Elena, une femme, la cinquantaine très avancée, ni belle, ni mince, ni remarquablement intelligente, ni remarquablement quoi que ce soit. Elle a rencontré Vladimir, riche homme d’affaire russe, en cheville avec les militaires, alors qu’elle était infirmière. Vladimir a vite compris l’intérêt de  donner à cette femme sans grande envergure l’occasion d’être la femme parfaite : ménagère accomplie, infirmière accomplie, cuisinière accomplie et suffisamment reconnaissante pour accepter de coucher dans une petite chambre à côté de la cuisine, comme un chien fidèle.

Mais Elena a un fils, l’archétype du gamin tel qu’on peut le détester, stupide, grossier, incapable, fainéant et menteur. Un fils qui pourtant a su se faire aimer de sa chère mère, qui, on le voit à commencer très tôt à accepter la domination des hommes. Serguei est mariée à une grosse truie aussi stupide et incapable que lui, mais pourvue d’ovaires en parfait état de marche. Elle pond. Et comme le premier, Sacha, est à l’image de son père, elle a décidé de remettre ça pour voir. Sacha, 17 ans, est aussi incapable que ses géniteurs, mais obtient quand même de sa grand-mère qu’elle se mette en quatre pour lui obtenir l’argent qui lui permettra de graisser la patte des autorités scolaires et éviter ainsi l’armée et le risque majeur de s’y faire durablement botter le fondement.

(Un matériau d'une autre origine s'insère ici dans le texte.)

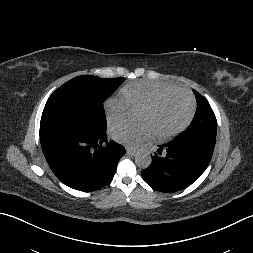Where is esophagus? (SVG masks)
Returning a JSON list of instances; mask_svg holds the SVG:
<instances>
[{
  "mask_svg": "<svg viewBox=\"0 0 253 253\" xmlns=\"http://www.w3.org/2000/svg\"><path fill=\"white\" fill-rule=\"evenodd\" d=\"M127 154L135 156L136 155V150L132 148H127L126 149Z\"/></svg>",
  "mask_w": 253,
  "mask_h": 253,
  "instance_id": "34e87169",
  "label": "esophagus"
}]
</instances>
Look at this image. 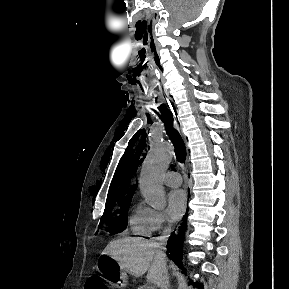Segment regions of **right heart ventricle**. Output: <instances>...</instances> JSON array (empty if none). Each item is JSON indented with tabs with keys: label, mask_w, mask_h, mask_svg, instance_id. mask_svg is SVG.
<instances>
[{
	"label": "right heart ventricle",
	"mask_w": 289,
	"mask_h": 289,
	"mask_svg": "<svg viewBox=\"0 0 289 289\" xmlns=\"http://www.w3.org/2000/svg\"><path fill=\"white\" fill-rule=\"evenodd\" d=\"M153 215V209L140 203L135 204L129 216L132 232L135 235L150 236L153 232Z\"/></svg>",
	"instance_id": "obj_1"
}]
</instances>
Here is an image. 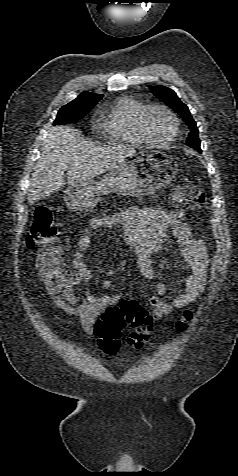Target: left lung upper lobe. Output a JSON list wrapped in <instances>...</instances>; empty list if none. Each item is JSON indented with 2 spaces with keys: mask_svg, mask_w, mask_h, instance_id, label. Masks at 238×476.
<instances>
[{
  "mask_svg": "<svg viewBox=\"0 0 238 476\" xmlns=\"http://www.w3.org/2000/svg\"><path fill=\"white\" fill-rule=\"evenodd\" d=\"M150 89L155 92V96L157 98L161 99L164 103L180 114L182 118L189 124V126L193 128V130H191L188 135L186 144L191 148L201 151L198 128L196 126V122L193 120L190 114L188 107L183 102H181L176 93L170 88L158 85L151 86Z\"/></svg>",
  "mask_w": 238,
  "mask_h": 476,
  "instance_id": "1",
  "label": "left lung upper lobe"
}]
</instances>
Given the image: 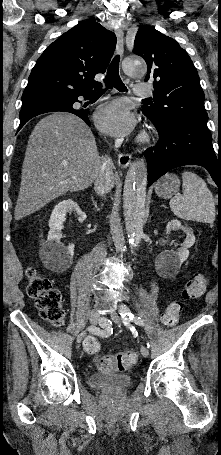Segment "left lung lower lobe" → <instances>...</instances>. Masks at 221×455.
Segmentation results:
<instances>
[{
    "instance_id": "0a47b994",
    "label": "left lung lower lobe",
    "mask_w": 221,
    "mask_h": 455,
    "mask_svg": "<svg viewBox=\"0 0 221 455\" xmlns=\"http://www.w3.org/2000/svg\"><path fill=\"white\" fill-rule=\"evenodd\" d=\"M152 122L159 133V141L145 151L148 186L171 169L194 164L205 167L221 189V156L214 152L206 125L179 121L165 126Z\"/></svg>"
}]
</instances>
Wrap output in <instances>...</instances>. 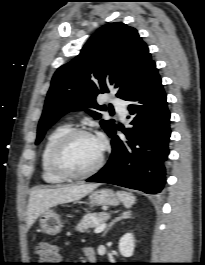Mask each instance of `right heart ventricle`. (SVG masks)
I'll use <instances>...</instances> for the list:
<instances>
[{"label":"right heart ventricle","instance_id":"1","mask_svg":"<svg viewBox=\"0 0 205 265\" xmlns=\"http://www.w3.org/2000/svg\"><path fill=\"white\" fill-rule=\"evenodd\" d=\"M71 129L69 124H60L56 126L46 137L41 153V176L49 184H60L64 179L53 173L49 166V155L57 140Z\"/></svg>","mask_w":205,"mask_h":265}]
</instances>
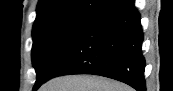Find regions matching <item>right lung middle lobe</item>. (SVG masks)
I'll list each match as a JSON object with an SVG mask.
<instances>
[{
	"label": "right lung middle lobe",
	"instance_id": "right-lung-middle-lobe-1",
	"mask_svg": "<svg viewBox=\"0 0 173 91\" xmlns=\"http://www.w3.org/2000/svg\"><path fill=\"white\" fill-rule=\"evenodd\" d=\"M87 20L72 18L34 25L32 61L37 74L35 86L45 80L53 64Z\"/></svg>",
	"mask_w": 173,
	"mask_h": 91
}]
</instances>
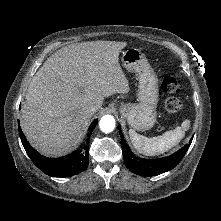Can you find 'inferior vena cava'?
<instances>
[{"label":"inferior vena cava","mask_w":221,"mask_h":221,"mask_svg":"<svg viewBox=\"0 0 221 221\" xmlns=\"http://www.w3.org/2000/svg\"><path fill=\"white\" fill-rule=\"evenodd\" d=\"M97 111V107L94 104H87L83 108V112L87 116H92Z\"/></svg>","instance_id":"obj_1"}]
</instances>
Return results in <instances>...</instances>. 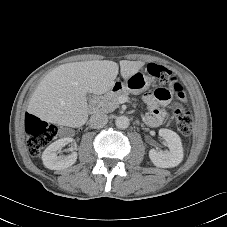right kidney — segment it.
<instances>
[{
	"label": "right kidney",
	"instance_id": "1",
	"mask_svg": "<svg viewBox=\"0 0 227 227\" xmlns=\"http://www.w3.org/2000/svg\"><path fill=\"white\" fill-rule=\"evenodd\" d=\"M72 142V138L65 137L50 144L42 154L44 166L51 170H61L72 166L77 160V152L73 151L67 156L57 155L59 149Z\"/></svg>",
	"mask_w": 227,
	"mask_h": 227
}]
</instances>
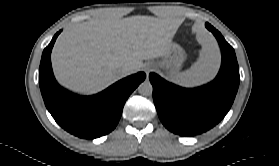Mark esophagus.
<instances>
[{"mask_svg": "<svg viewBox=\"0 0 279 166\" xmlns=\"http://www.w3.org/2000/svg\"><path fill=\"white\" fill-rule=\"evenodd\" d=\"M144 71L146 72L147 76L150 74V72L153 71L152 65L148 64L145 66Z\"/></svg>", "mask_w": 279, "mask_h": 166, "instance_id": "1", "label": "esophagus"}]
</instances>
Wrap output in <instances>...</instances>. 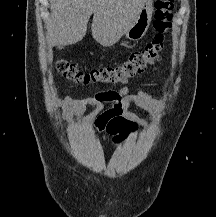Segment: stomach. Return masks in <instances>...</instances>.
I'll return each mask as SVG.
<instances>
[{"mask_svg":"<svg viewBox=\"0 0 216 217\" xmlns=\"http://www.w3.org/2000/svg\"><path fill=\"white\" fill-rule=\"evenodd\" d=\"M153 0H145L137 17L123 35L129 40L138 41L143 38L152 20Z\"/></svg>","mask_w":216,"mask_h":217,"instance_id":"1","label":"stomach"}]
</instances>
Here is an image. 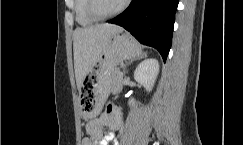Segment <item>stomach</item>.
Wrapping results in <instances>:
<instances>
[{"mask_svg":"<svg viewBox=\"0 0 243 145\" xmlns=\"http://www.w3.org/2000/svg\"><path fill=\"white\" fill-rule=\"evenodd\" d=\"M142 54L140 46L128 35L117 33L112 36L100 60L85 76L82 82V94L78 97L80 112L91 118L98 116L101 106L113 85V72L121 61L135 58ZM114 86V85H113Z\"/></svg>","mask_w":243,"mask_h":145,"instance_id":"stomach-1","label":"stomach"}]
</instances>
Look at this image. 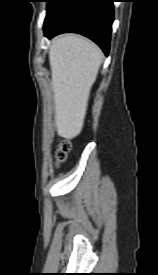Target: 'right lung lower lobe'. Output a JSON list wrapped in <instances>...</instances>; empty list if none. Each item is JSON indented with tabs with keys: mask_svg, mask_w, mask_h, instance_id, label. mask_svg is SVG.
Listing matches in <instances>:
<instances>
[{
	"mask_svg": "<svg viewBox=\"0 0 158 275\" xmlns=\"http://www.w3.org/2000/svg\"><path fill=\"white\" fill-rule=\"evenodd\" d=\"M113 2V0H59L46 14L44 34L52 38L65 32L79 33L93 40L105 54H108L114 20Z\"/></svg>",
	"mask_w": 158,
	"mask_h": 275,
	"instance_id": "right-lung-lower-lobe-1",
	"label": "right lung lower lobe"
}]
</instances>
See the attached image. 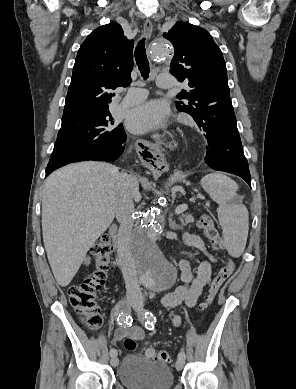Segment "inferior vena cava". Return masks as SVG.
<instances>
[{"label":"inferior vena cava","instance_id":"602c4592","mask_svg":"<svg viewBox=\"0 0 296 389\" xmlns=\"http://www.w3.org/2000/svg\"><path fill=\"white\" fill-rule=\"evenodd\" d=\"M133 181L134 177L126 173H119L116 184V218L120 223L119 244L125 250V254L119 255L122 273L125 279L127 298L133 302L142 301V292L137 279L134 260L129 253L130 239L134 225L133 204Z\"/></svg>","mask_w":296,"mask_h":389}]
</instances>
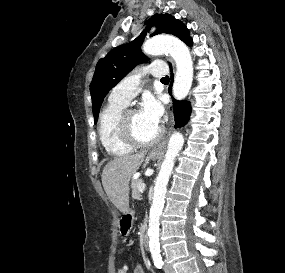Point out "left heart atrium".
I'll use <instances>...</instances> for the list:
<instances>
[{
    "label": "left heart atrium",
    "instance_id": "39dd6f15",
    "mask_svg": "<svg viewBox=\"0 0 285 273\" xmlns=\"http://www.w3.org/2000/svg\"><path fill=\"white\" fill-rule=\"evenodd\" d=\"M139 114L146 121L159 126L163 116V106L159 100L148 95L142 101Z\"/></svg>",
    "mask_w": 285,
    "mask_h": 273
}]
</instances>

Elena est aveugle, c’est une mère, une génitrice, une idiote qui protège les siens même en sachant qu’ils sont débiles. Lorsque Vladimir refuse de lui fournir l’argent pour aider, puis qu’il lui révèle que par testament il va donner son argent à sa propre fille, jeune fille de bonne famille, droguée, égoiste et hédoniste, mais qui a au moins pour elle de savoir mordre la main qui la nourrit, ce qui pour son cher père est en soi une preuve de courage, Elena décide d’agir.

Le film est dur, brutal, ne laisse aucun répit, ni aucun espoir en cette triste humanité russe où tous les protagonistes sont aussi lâches et abrutis les uns que les autres. Elena terrassée par ses années de soumission finit par se rebeller pour sauver une famille qui la dévorera à la première occasion et il est plus que probable qu’elle n’en ignore rien. Vladimir, oligarque russe, égoïste et simplement mesquin qui laisse dormir sa femme dans une petite pièce loin de sa confortable chambre. Serguei le fils et sa famille qui sont à l’image des Bidochons mais on sait qu’il n’y a là aucun humour, ou la jolie  Natacha, la fille de Vladimir, cruellement fille à papa. La mise en scène est parfaite et l’histoire maîtrisée de bout en bout.